Israel's primary gay dating Web site will kick off its 10th anniversary celebrations on Friday, marking a revolutionary decade for the homosexual community both online and on the ground.

The number of active surfers on Atraf has already passed 100,000 - and while the site associates itself with the queer community, some 41 percent of regular users identify themselves as straight.

The surprisingly high figure of "straight" surfers can likely be attributed to those who have not yet come out of the closet and are wary of identifying themselves with their picture (even if it is hidden) as "interested in men." These same users often send private messages to people of their same gender.

There are also more registered profiles than actual users on the site. Some members use two or more profiles - one with a conservative picture to attract a potential dating partner and another for one-night stands, using more risque photo, including some with nudity.

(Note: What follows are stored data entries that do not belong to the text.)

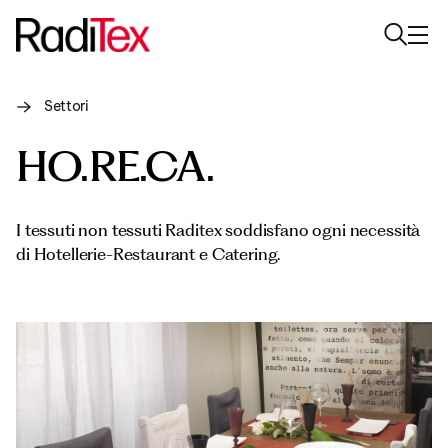
Settori
Chi siamo
HO.RE.CA.
Sostenibilità
Settori
I tessuti non tessuti Raditex soddisfano ogni necessità
di Hotellerie-Restaurant e Catering.
Prodotti
Media
Carriere
Contatti
English
Italiano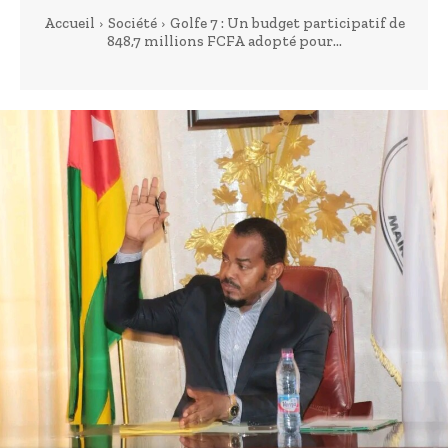
Accueil
Société
Golfe 7 : Un budget participatif de
848,7 millions FCFA adopté pour...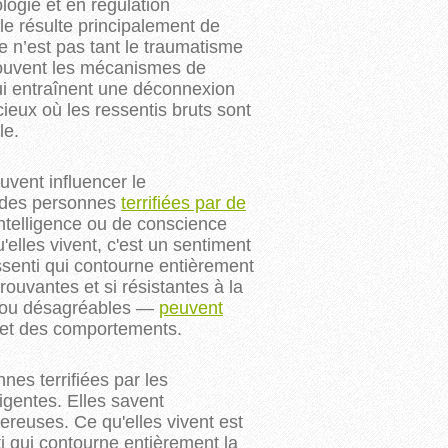
logie et en régulation
le résulte principalement de
 n’est pas tant le traumatisme
souvent les mécanismes de
i entraînent une déconnexion
cieux où les ressentis bruts sont
le
.
uvent influencer le
t des personnes
terrifiées par de
intelligence ou de conscience
elles vivent, c'est un sentiment
senti qui contourne entièrement
rouvantes et si résistantes à la
es ou désagréables —
peuvent
 et des comportements.
nes terrifiées par les
igentes. Elles savent
reuses. Ce qu'elles vivent est
i qui contourne entièrement la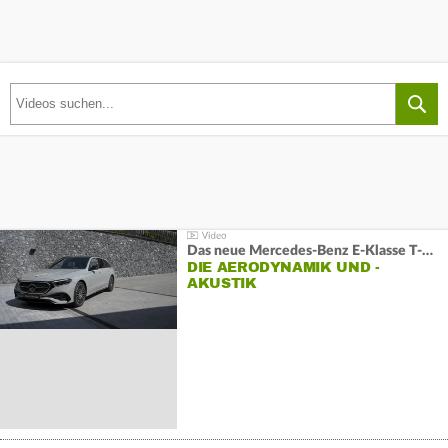
Das neue Mercedes-Benz E-Klasse T-Modell
DIE AERODYNAMIK UND -
AKUSTIK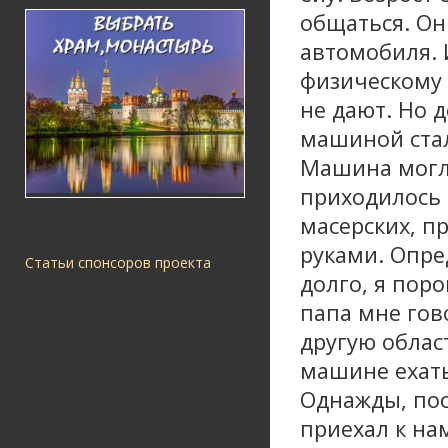
общаться. Он
автомобиля. 
физическому 
не дают. Но д
машиной стал
Машина могла
приходилось 
масерских, п
руками. Опре
Статьи спонсоров проекта
долго, я поро
папа мне гов
другую област
машине ехать,
Однажды, посл
приехал к на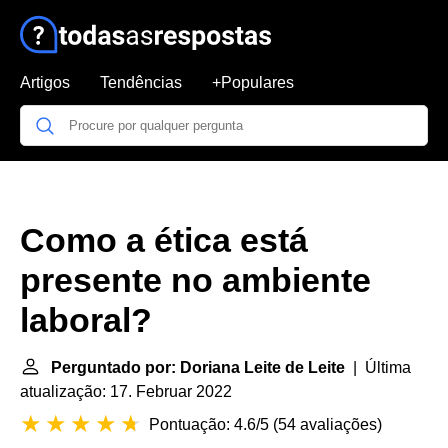
Artigos
Tendências
+Populares
Como a ética está
presente no ambiente
laboral?
Perguntado por: Doriana Leite de Leite
| Última
atualização: 17. Februar 2022
Pontuação: 4.6/5
(
54 avaliações
)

Only 20 percent of the surfers on Atraf identify themselves as out of the closet gay men or lesbians, though this figure is not entirely accurate or representative. Many 'closeted' Web surfers are actually openly gay or bisexual, but prefer to use a profile that will appeal to the in-the-closet types.

Competition is high on Atraf between those who label themselves as "boyish" and those who say they are "manly" - the two most prominent tags on the site. About one-third of Atraf members identify themselves as looking for a dating partner and a similar percentage say they are looking for something "for now" - meaning casual sex.

Many members of the community say they are looking for both. "I'm looking for a husband but in the meantime I won't be celibate," writes one member. Some 18 percent of Atraf members say they are "equipped" - but it is not clear what the criteria are for that.

As part of the 10-year anniversary celebrations, Atraf is upgrading the site, which includes nightlife information and blogs. Site managers Eyal Hever and Nir Chedikrin say that they will soon improve the English version of the site, to appeal more to tourists. Also, surfers will soon be able to enter an address (which will remain private) and receive a map of people who live near them with similar interests.

Recently, the tags "HIV-Friendly" and "HIV" were added to the site, which Hever and Chedrikin hope will lessen the secrecy surrounding this subject.

"When those with HIV use this function, they will identify many others in the same situation and will feel more legitimate," Chedrikin said. "The way to identify someone with HIV on the site is the exact same way to identify someone via interest, appearance or age."

Atraf will hold its kick-off party of Haoman 17 in Tel Aviv, featuring DJ Hector Romero.